> [Assigned task]:
Write out every line exactly, from the first line of the records below through the line that contains "cell phone: none [74,421,162,445]".
*** Opening of Data shown ***
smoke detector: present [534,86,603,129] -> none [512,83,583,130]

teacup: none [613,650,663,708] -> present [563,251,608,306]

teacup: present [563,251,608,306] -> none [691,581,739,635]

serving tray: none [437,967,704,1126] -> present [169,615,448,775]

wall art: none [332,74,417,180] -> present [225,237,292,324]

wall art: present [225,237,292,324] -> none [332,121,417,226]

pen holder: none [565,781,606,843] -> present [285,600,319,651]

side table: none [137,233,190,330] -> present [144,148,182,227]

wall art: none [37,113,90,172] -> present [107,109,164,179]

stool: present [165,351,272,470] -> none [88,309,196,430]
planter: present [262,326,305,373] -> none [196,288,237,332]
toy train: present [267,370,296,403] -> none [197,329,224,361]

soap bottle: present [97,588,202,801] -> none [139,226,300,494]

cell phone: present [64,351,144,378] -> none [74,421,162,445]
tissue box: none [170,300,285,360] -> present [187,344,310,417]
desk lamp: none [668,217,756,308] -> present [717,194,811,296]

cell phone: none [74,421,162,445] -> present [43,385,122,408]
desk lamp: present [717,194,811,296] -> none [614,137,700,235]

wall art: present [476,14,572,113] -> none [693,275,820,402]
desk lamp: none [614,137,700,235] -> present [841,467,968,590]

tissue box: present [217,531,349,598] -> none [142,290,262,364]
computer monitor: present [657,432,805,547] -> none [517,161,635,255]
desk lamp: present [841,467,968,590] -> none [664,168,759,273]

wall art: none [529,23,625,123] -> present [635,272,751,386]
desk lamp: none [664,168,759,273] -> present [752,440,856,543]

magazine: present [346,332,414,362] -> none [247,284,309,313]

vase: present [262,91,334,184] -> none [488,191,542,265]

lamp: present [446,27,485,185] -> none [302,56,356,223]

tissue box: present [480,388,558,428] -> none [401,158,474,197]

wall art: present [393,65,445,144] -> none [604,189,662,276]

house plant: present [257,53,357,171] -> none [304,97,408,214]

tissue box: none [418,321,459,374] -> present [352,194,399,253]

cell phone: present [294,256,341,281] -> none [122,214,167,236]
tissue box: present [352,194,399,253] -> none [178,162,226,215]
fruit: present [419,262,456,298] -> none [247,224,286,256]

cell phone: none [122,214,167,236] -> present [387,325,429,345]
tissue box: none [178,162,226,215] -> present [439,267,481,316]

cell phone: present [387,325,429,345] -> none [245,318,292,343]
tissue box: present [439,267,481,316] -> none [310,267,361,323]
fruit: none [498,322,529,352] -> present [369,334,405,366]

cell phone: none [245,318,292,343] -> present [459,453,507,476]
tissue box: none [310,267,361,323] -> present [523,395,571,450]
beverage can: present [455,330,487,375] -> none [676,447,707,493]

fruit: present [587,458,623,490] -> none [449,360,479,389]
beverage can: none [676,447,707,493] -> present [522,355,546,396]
*** Close of Data shown ***
> [Exercise output]:
smoke detector: present [534,86,603,129] -> none [512,83,583,130]

teacup: none [613,650,663,708] -> present [563,251,608,306]

teacup: present [563,251,608,306] -> none [691,581,739,635]

serving tray: none [437,967,704,1126] -> present [169,615,448,775]

wall art: none [332,74,417,180] -> present [225,237,292,324]

wall art: present [225,237,292,324] -> none [332,121,417,226]

pen holder: none [565,781,606,843] -> present [285,600,319,651]

side table: none [137,233,190,330] -> present [144,148,182,227]

wall art: none [37,113,90,172] -> present [107,109,164,179]

stool: present [165,351,272,470] -> none [88,309,196,430]
planter: present [262,326,305,373] -> none [196,288,237,332]
toy train: present [267,370,296,403] -> none [197,329,224,361]

soap bottle: present [97,588,202,801] -> none [139,226,300,494]

cell phone: present [64,351,144,378] -> none [74,421,162,445]
tissue box: none [170,300,285,360] -> present [187,344,310,417]
desk lamp: none [668,217,756,308] -> present [717,194,811,296]

cell phone: none [74,421,162,445] -> present [43,385,122,408]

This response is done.